ACTIVITY: Collect every line in the extracted records below that contains the string "mano".

===== RECORDS PROVIDED

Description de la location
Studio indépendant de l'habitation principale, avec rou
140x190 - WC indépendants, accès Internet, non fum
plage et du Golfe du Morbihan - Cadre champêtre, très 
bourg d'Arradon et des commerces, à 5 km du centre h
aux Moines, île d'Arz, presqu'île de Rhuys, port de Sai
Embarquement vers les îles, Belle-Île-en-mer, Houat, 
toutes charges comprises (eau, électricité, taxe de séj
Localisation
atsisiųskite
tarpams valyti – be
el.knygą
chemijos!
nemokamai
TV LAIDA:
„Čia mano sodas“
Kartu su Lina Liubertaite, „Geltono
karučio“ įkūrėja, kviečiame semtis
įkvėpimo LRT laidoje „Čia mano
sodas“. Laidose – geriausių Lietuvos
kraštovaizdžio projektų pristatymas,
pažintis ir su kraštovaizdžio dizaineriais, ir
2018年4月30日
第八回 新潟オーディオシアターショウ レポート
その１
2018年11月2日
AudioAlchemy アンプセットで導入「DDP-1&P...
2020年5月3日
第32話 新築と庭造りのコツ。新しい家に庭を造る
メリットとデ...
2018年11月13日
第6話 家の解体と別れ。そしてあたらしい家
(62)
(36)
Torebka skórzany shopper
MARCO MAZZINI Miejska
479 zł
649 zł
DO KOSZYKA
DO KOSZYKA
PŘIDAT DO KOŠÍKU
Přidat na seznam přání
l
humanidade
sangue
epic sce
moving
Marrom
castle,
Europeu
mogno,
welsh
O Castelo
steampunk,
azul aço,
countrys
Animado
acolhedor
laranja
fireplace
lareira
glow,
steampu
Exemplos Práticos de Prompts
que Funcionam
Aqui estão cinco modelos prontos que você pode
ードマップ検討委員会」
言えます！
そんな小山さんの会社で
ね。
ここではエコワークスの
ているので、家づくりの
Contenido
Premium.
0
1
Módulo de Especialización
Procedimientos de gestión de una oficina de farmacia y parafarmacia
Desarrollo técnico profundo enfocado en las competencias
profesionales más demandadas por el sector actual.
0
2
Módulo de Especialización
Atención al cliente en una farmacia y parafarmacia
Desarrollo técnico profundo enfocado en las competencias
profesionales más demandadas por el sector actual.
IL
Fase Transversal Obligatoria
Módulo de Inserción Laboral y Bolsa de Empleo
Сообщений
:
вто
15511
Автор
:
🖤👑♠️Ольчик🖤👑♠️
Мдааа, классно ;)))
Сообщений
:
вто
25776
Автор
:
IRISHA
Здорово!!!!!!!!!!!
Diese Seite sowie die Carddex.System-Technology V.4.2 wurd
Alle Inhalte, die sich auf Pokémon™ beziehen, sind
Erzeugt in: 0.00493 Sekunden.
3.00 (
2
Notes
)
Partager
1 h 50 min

==========

RESPONSE:
„Čia mano sodas“
įkvėpimo LRT laidoje „Čia mano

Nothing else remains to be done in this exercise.